Apply what you read:
a - List the groups that the screening guidelines text says should also get an HIV test, beyond routine and annual screening.
b - Pick up the screening guidelines text after its last sentence and continue it.
[[ Document section open ]]
HIV/AIDS. Everyone ages 13 to 64 should be screened for HIV at least once, according to CDC guidelines issued last year. Annual testing is advised for high-risk individuals, including anyone who has had more than one sex partner—or whose partner has had more than one partner—since last being tested and all men who have sex with men. In addition, pregnant women and anyone who needs to be tested for tuberculosis or for another STD should also get an HIV test.

HPV. The Pap test is the standard screening tool used to detect cancerous and precancerous changes of the cervix, often caused by the human papillomavirus, a common infection that can also lead to genital warts but usually results in no symptoms. Women younger than 30 should get Pap tests annually, starting at age 21, or earlier if they're sexually active. Those ages 30 to 65 may be eligible to get tested as little as every third year, if they've had three consecutive normal Pap smears. And a doctor may advise a woman older than 65 with a history of good results that she no longer needs the test. The HPV DNA test, recommended for women older than 30 and for those with abnormal Pap smear results, is typically done at the same time as a Pap test. There is no HPV screening test for men.
[[ Document section closed ]]
[[ Stored data open ]]
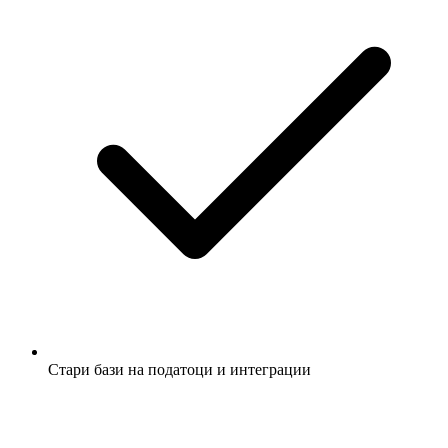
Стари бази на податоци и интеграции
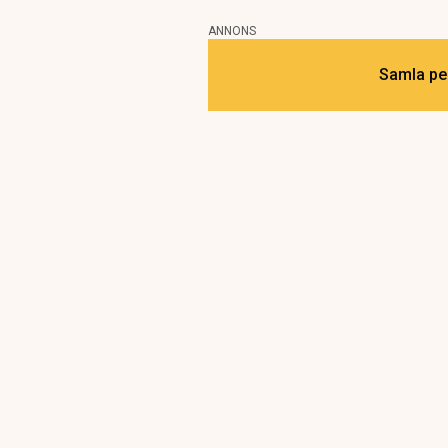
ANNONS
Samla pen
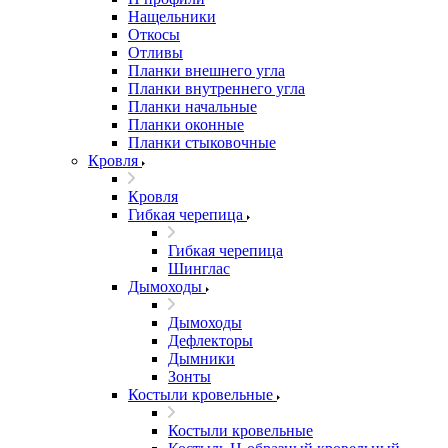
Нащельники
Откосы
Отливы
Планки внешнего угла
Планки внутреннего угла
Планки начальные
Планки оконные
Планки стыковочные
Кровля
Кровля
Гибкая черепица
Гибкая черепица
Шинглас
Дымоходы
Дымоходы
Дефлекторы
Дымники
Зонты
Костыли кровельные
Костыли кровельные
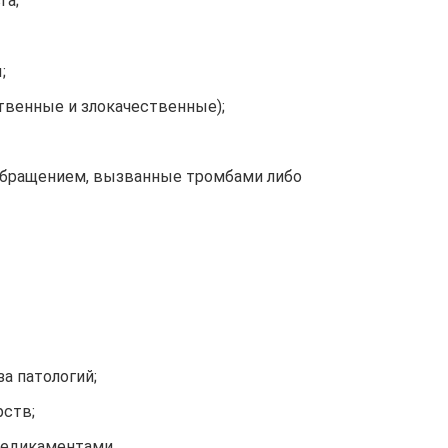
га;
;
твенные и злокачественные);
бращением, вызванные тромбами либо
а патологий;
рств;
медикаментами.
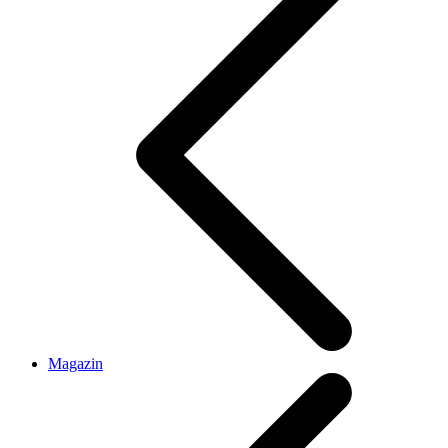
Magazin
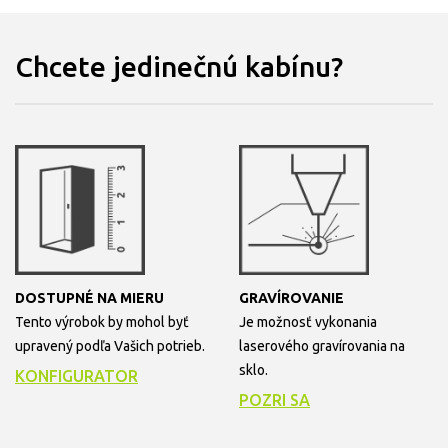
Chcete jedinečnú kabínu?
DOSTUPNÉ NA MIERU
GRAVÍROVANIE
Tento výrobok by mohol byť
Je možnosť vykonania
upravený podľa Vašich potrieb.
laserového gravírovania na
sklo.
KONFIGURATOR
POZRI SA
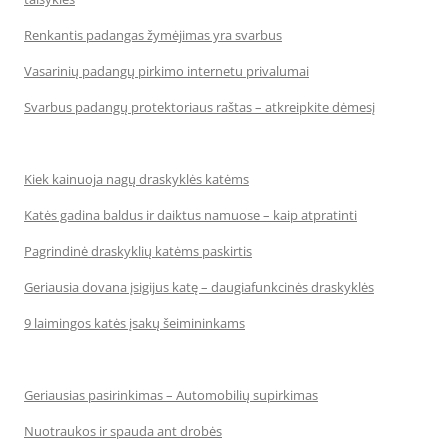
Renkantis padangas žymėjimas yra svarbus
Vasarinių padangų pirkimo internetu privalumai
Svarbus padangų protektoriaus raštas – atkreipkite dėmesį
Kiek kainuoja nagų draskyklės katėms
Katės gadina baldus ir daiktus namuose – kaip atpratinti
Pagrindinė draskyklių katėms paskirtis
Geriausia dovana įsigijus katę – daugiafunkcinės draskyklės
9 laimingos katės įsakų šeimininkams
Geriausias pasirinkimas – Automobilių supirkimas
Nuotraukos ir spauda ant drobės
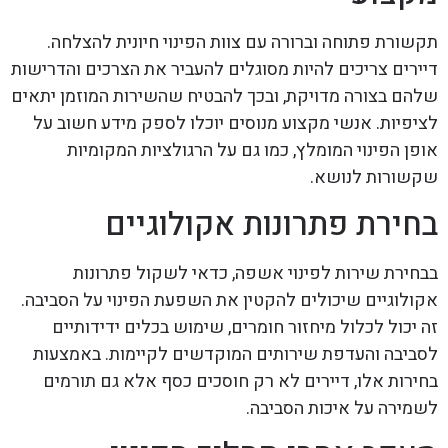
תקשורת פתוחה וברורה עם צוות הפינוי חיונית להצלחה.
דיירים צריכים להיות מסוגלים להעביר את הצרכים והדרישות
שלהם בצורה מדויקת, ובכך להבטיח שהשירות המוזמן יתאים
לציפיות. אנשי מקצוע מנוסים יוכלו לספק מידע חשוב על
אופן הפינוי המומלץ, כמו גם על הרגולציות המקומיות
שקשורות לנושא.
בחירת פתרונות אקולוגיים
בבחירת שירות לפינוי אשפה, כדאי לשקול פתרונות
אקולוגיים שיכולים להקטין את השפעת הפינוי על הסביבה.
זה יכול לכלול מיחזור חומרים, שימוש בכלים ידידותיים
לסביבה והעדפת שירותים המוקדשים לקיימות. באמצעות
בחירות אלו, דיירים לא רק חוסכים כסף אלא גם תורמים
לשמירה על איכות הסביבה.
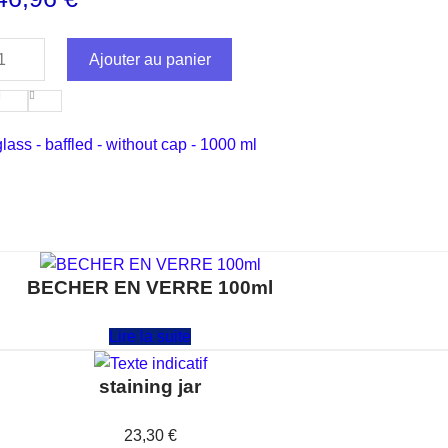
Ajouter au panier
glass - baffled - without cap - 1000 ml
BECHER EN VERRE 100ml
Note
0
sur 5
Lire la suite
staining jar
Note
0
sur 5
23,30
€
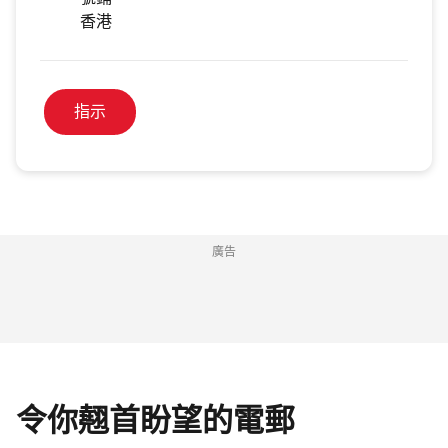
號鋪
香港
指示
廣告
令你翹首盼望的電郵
[[ Stored data closed ]]
[[ Stored data open ]]
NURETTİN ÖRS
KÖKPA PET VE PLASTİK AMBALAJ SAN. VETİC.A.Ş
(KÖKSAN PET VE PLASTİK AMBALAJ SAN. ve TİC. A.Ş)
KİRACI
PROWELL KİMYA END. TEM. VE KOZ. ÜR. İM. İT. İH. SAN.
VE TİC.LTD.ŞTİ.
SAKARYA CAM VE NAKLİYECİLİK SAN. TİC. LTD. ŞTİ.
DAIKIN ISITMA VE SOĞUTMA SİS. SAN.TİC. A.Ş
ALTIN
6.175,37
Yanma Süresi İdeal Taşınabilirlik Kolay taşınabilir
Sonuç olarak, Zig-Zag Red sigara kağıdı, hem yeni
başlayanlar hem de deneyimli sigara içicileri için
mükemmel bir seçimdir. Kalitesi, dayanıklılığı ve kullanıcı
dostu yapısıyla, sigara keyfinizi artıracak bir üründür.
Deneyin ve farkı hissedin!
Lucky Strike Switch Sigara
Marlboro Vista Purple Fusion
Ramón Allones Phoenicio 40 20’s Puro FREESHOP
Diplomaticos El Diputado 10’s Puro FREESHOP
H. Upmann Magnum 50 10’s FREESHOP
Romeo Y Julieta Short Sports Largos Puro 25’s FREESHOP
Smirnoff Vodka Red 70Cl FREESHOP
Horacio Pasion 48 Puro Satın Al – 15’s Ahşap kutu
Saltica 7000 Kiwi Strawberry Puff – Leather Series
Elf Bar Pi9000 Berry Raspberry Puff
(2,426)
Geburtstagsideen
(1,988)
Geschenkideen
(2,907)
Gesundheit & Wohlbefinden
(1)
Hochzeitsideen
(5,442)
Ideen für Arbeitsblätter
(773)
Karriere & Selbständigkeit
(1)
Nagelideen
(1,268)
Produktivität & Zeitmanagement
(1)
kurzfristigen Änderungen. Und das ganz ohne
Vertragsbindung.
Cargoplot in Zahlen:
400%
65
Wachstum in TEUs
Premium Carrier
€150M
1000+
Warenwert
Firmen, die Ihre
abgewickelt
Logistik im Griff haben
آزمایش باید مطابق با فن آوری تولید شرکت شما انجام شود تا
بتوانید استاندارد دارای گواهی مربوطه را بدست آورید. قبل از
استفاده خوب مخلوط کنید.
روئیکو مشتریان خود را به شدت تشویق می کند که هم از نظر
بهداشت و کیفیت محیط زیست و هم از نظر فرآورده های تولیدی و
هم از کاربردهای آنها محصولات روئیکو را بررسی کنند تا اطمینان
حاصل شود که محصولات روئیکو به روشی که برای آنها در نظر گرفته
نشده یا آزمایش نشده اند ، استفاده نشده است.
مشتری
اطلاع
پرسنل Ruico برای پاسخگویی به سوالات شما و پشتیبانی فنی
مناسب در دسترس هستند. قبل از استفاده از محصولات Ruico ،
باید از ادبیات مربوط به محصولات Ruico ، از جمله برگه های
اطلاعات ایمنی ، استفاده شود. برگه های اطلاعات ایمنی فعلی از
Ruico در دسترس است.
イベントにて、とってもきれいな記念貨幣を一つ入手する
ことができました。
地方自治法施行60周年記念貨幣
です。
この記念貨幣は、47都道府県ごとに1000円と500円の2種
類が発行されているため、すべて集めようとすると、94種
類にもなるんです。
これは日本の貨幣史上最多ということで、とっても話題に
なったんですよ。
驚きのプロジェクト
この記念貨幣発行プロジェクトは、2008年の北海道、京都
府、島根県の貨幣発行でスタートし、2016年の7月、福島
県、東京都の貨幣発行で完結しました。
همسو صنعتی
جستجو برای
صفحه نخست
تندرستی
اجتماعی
[[ Stored data closed ]]
[[ Stored data open ]]
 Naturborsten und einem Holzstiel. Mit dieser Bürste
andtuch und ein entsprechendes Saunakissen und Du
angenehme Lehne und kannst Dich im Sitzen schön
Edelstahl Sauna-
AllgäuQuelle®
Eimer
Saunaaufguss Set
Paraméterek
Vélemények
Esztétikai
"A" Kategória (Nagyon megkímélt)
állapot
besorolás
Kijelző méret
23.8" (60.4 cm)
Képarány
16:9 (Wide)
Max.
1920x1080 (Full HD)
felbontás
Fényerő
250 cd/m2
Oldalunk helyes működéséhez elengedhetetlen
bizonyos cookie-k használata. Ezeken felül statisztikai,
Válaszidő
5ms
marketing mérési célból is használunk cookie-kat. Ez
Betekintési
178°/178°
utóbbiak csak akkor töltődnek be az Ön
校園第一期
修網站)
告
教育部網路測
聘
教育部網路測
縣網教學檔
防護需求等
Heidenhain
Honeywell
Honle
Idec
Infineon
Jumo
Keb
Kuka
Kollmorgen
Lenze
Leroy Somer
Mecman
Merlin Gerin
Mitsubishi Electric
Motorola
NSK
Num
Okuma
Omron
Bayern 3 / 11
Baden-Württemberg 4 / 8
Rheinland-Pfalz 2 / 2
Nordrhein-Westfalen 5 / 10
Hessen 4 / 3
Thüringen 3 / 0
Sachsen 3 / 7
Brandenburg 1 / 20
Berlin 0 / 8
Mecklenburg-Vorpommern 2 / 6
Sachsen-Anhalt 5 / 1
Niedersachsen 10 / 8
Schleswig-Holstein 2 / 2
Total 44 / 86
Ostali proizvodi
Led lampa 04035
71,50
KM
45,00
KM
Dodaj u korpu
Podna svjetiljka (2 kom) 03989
[[ Stored data closed ]]
Outputs for the tasks:
a -
- Pregnant women
- Anyone who needs to be tested for tuberculosis
- Anyone who needs to be tested for another STD

b -
Chlamydia. The CDC recommends chlamydia screening at least annually for sexually active women age 25 and younger. Annual screening is also suggested for older women with risk factors—including a new sexual partner or multiple recent partners—as well as men who have sex with men. (Routine screening isn't recommended for other men.) Pregnant women should also get tested.

Gonorrhea. Women, including pregnant women, who are at high risk should be tested, and men who have sex with men should be screened annually, according to the CDC. Gonorrhea is the second most commonly reported infectious disease in the United States.

Syphilis. The CDC suggests screening for all pregnant women, and men who have sex with men should be tested at least annually. The syphilis rate reached an all-time low in 2000, but it has been increasing since then.